Kraj

W łuk wygięci

Ktoś mi może powiedzieć, że wierszyki tu fastryguję, zamiast poważnie traktować sytuację w Polsce. Jak mam poważnie traktować?

Duma miesza się z radością, gdy ma się do czynienia z wizjonerem. Siedmiu jest u nas takich albo siedemnastu. Nazwisk nie podaję, bo RODO. Ale o jednym mogę tak napisać, że się wszyscy domyślą. To minister sportu, który w dodatku, jeśli znajdzie trochę wolnego czasu, podpisuje się jako premier. I wtedy zapowiada: za 20 lat staniemy się wielkim narodem. Więcej, mówi, jak to zrobi. Po prostu będzie wszędzie budował wyłącznie buspasy. Ale – i tu tkwi sedno pomysłu – wjedzie na nie tylko samochód z czterema osobami w środku. Pojedynczo będą mogli wjeżdżać jedynie księża, bo ksiądz zawsze jedzie z Bogiem, a Bóg jest, jak wiadomo, w trzech osobach. Niech każdy w samochodzie zaoszczędzi choćby pół godziny. Cztery osoby – 120 minut. Pracujemy pięć dni w tygodniu – to już 600 minut. A przez miesiąc – 2400. W tym wolnym czasie będzie można codziennie podnosić poziom patriotyzmu, oglądając telewizję Kurskiego i nowe wspaniałe seriale hollywoodzkie naszej produkcji: „Jedliśmy czosnek na tyłach wroga”, „Śmichy-chichy prosto z łychy do michy” oraz „Wiadro Mości Prezesa”.

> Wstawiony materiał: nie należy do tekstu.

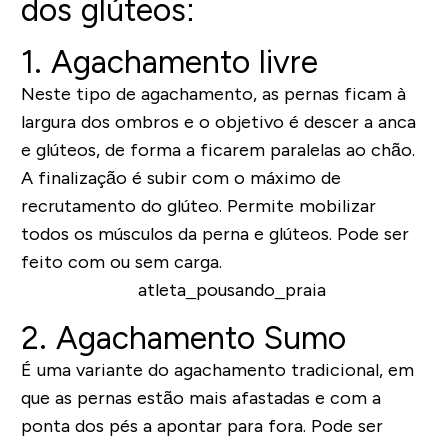
dos glúteos:
1.
Agachamento livre
Neste tipo de agachamento, as
pernas ficam à
largura dos ombros e o objetivo é descer a anca
e glúteos
, de forma a ficarem
paralelas ao chão
.
A finalização é subir com o máximo de
recrutamento do glúteo. Permite mobilizar
todos os músculos da perna e glúteos. Pode ser
feito com ou sem carga.
2.
Agachamento Sumo
É uma variante do agachamento tradicional, em
que as
pernas estão mais afastadas e com a
ponta dos pés a apontar para fora
. Pode ser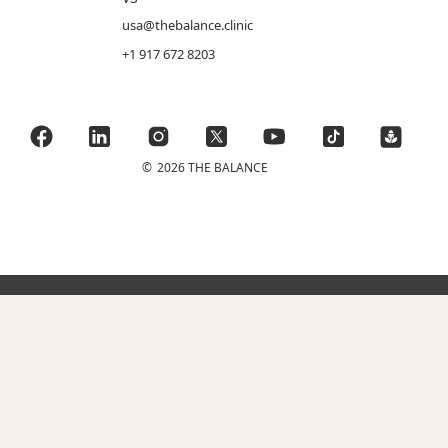
usa@thebalance.clinic
+1 917 672 8203
©
2026 THE BALANCE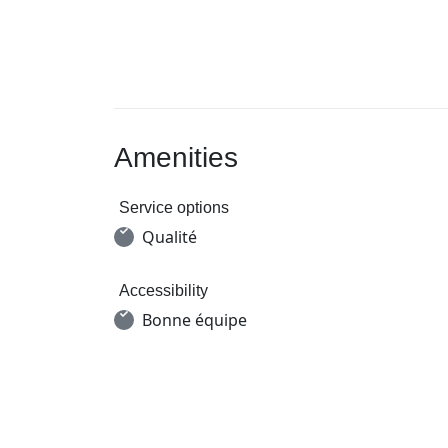
Amenities
Service options
Qualité
Accessibility
Bonne équipe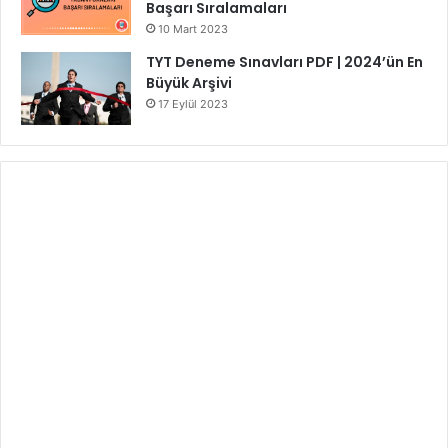
Başarı Sıralamaları
10 Mart 2023
TYT Deneme Sınavları PDF | 2024’ün En
Büyük Arşivi
17 Eylül 2023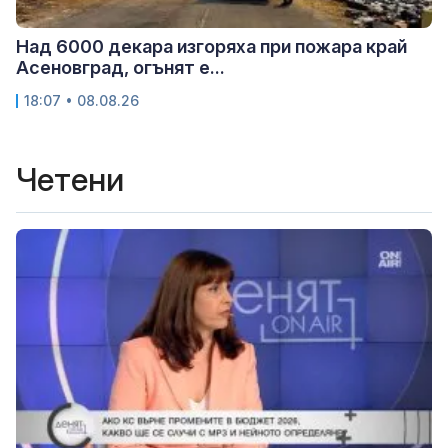
Над 6000 декара изгоряха при пожара край
Асеновград, огънят е...
18:07 • 08.08.26
Четени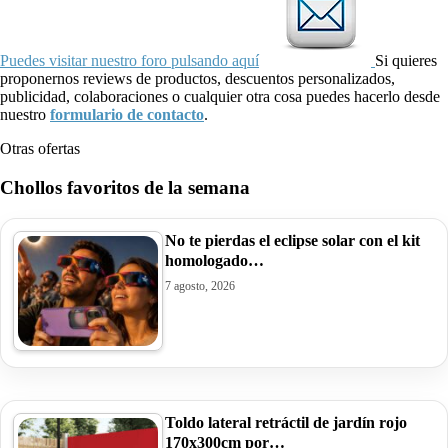
Puedes visitar nuestro foro pulsando aquí
Si quieres
proponernos reviews de productos, descuentos personalizados,
publicidad, colaboraciones o cualquier otra cosa puedes hacerlo desde
nuestro
formulario de contacto
.
Otras ofertas
Chollos favoritos de la semana
No te pierdas el eclipse solar con el kit
homologado…
7 agosto, 2026
Toldo lateral retráctil de jardín rojo
170x300cm por…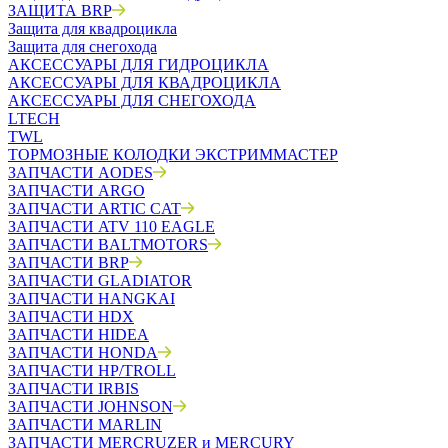
ЗАЩИТА BRP
Защита для квадроцикла
Защита для снегохода
АКСЕССУАРЫ ДЛЯ ГИДРОЦИКЛА
АКСЕССУАРЫ ДЛЯ КВАДРОЦИКЛА
АКСЕССУАРЫ ДЛЯ СНЕГОХОДА
LTECH
TWL
ТОРМОЗНЫЕ КОЛОДКИ ЭКСТРИММАСТЕР
ЗАПЧАСТИ AODES
ЗАПЧАСТИ ARGO
ЗАПЧАСТИ ARTIC CAT
ЗАПЧАСТИ ATV 110 EAGLE
ЗАПЧАСТИ BALTMOTORS
ЗАПЧАСТИ BRP
ЗАПЧАСТИ GLADIATOR
ЗАПЧАСТИ HANGKAI
ЗАПЧАСТИ HDX
ЗАПЧАСТИ HIDEA
ЗАПЧАСТИ HONDA
ЗАПЧАСТИ HP/TROLL
ЗАПЧАСТИ IRBIS
ЗАПЧАСТИ JOHNSON
ЗАПЧАСТИ MARLIN
ЗАПЧАСТИ MERCRUZER и MERCURY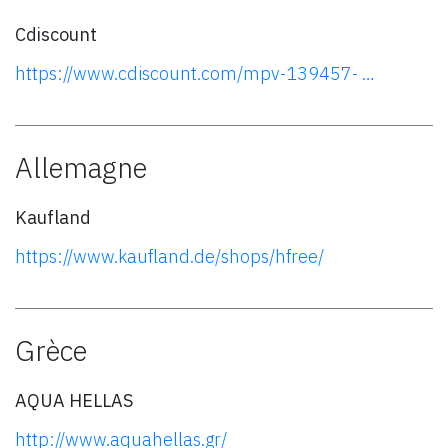
Cdiscount
https://www.cdiscount.com/mpv-139457- …
Allemagne
Kaufland
https://www.kaufland.de/shops/hfree/
Grèce
AQUA HELLAS
http://www.aquahellas.gr/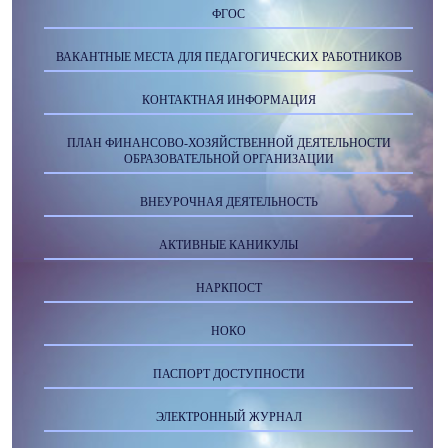
ФГОС
ВАКАНТНЫЕ МЕСТА ДЛЯ ПЕДАГОГИЧЕСКИХ РАБОТНИКОВ
КОНТАКТНАЯ ИНФОРМАЦИЯ
ПЛАН ФИНАНСОВО-ХОЗЯЙСТВЕННОЙ ДЕЯТЕЛЬНОСТИ
ОБРАЗОВАТЕЛЬНОЙ ОРГАНИЗАЦИИ
ВНЕУРОЧНАЯ ДЕЯТЕЛЬНОСТЬ
АКТИВНЫЕ КАНИКУЛЫ
НАРКПОСТ
НОКО
ПАСПОРТ ДОСТУПНОСТИ
ЭЛЕКТРОННЫЙ ЖУРНАЛ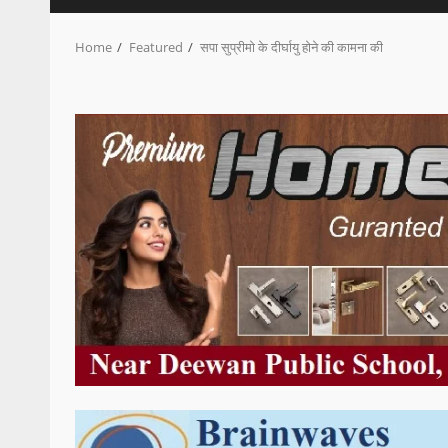
Home
Featured
सपा सुप्रीमो के दीर्घायु होने की कामना की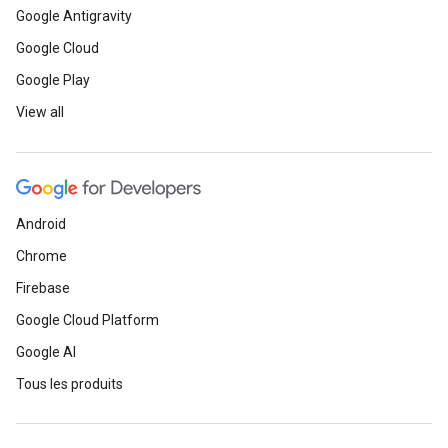
Google Antigravity
Google Cloud
Google Play
View all
Android
Chrome
Firebase
Google Cloud Platform
Google AI
Tous les produits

To oczywiście była tylko rozgrzewka ministra sportu. Potem ułożył się na biało-czerwonym kocyku i wygiął w łuk triumfalny. W najbliższej przyszłości zainwestujemy miliardy w wielkie polskie projekty, które wzmocnią naszą międzynarodową pozycję – powiedział. I tu zaczął śpiewać swoją wersję arii z kurantem ze „Strasznego dworu”: Cisza dokoła/a przecież już niedługo/ setki miliardów strugą/forsy ten użyźnią kraj/się Via Baltica z Via Carpatią splotą/utka się sieć budowy CPK/ do Świnoujścia tunel zrobię po to/by ciężarówek karawana szła. /I gazociąg Baltic Pipe’u, i Mierzei przekop też,/i Polaku, taki raj tu/ujrzysz wtedy, wierz mi, wierz!